Time waits for no one. Neither it did for Bima Kumari.Her children were growing older nor finally was her oldest son to be married. “My son was married to a relative of one my neighbors. Both the bride and bridegroom were 15.My son was handsome and his wife was a sweet girl. She was uneducated but respectful, hardworking, and fit to be in my family.”When asked about any quarrels between Sashu-Buhari, she said “it was normal to have misunderstanding but we never fought. II have had never been under a mother-in-law so I might have been strict to her when I remember now. ” She has always been a hardworking woman so her daughter in law had to cope with her working style and work for 16 hours a day.

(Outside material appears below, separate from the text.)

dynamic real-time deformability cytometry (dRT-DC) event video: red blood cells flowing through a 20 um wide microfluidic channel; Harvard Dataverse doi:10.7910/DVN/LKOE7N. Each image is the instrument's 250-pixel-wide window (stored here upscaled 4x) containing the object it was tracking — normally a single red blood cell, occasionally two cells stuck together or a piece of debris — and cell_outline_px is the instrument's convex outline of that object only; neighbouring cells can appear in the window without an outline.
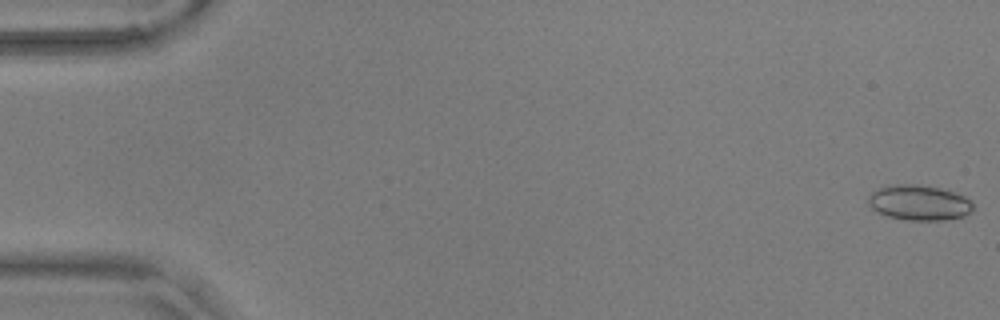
{"species": "common noctule bat (a hibernating species)", "species_latin": "Nyctalus noctula", "temperature_condition": "warm", "stored_images_in_passage": 56, "camera_frame_rate_fps": 3000, "um_per_image_px": 0.085, "animal": {"sex": "male", "body_mass_g": 17.9, "forearm_length_mm": 54.2}, "frame": {"image": 1, "passage_image": 1, "time_ms": 0.0, "image_size_px": [1000, 320], "cell_outline_px": [[972, 212], [964, 216], [944, 220], [908, 220], [888, 216], [872, 208], [868, 204], [868, 196], [872, 192], [880, 188], [896, 184], [920, 184], [940, 188], [956, 192], [972, 200]], "centroid_in_image_um": [78.16, 17.22], "position_along_channel_um": 6.8, "area_um2": 21.56}}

“It was the happiest day in my life. My son got job in Sarkari office and most importantly, a new member was added to our family, my grandson. But the days couldn’t remain same. The small cute boy was taken away from us.” I could see some sadness in her face. She went on telling her story.”Then after a long time we got another child in our house. My younger son and daughter got married on the same year. Joy returned back again. We were very delighted with another child in our newly built house. This time my younger son had become a father.” She was joyous again. Her excitement was related to her saying her story of her proud life.

“My husband passed away 10 years ago. My sons are now thula [senior] officers in Sarkari[government] offices. They frequently travel abroad too. My older son took me to America last year. It was a big country. I lived there for 3 months. My four grandsons and two granddaughters are hostelers in Kathmandu and very good at study.” She was boastfully saying it.

After many questions, I asked her a last question. How do you feel about yourself now? You have struggled a lot. Do you have something to say about your life?

“Yes, I have struggled very much. When I was young, I did a lot of work. I didn’t care about my health. Today my body is very unhealthy. I have nothing to say about it though. I am very happy now. My sons love me very much. I remember my husband. Had he been here, he would have been very happy. I want to live 10 more years . Chaurashi garna sahrai man cha.[I want to do a ceremony done after a person lives for 1000 full moon in his/her life.”

Despite facing many troubles, she did not even drop a tear while remembering her days. She was not nostalgic. Her courage and will have helped her to reach in the position she is today. So let’s hope her dream of living for 1000 Purnimas get fulfilled and she lives even longer. People like her inspire the world.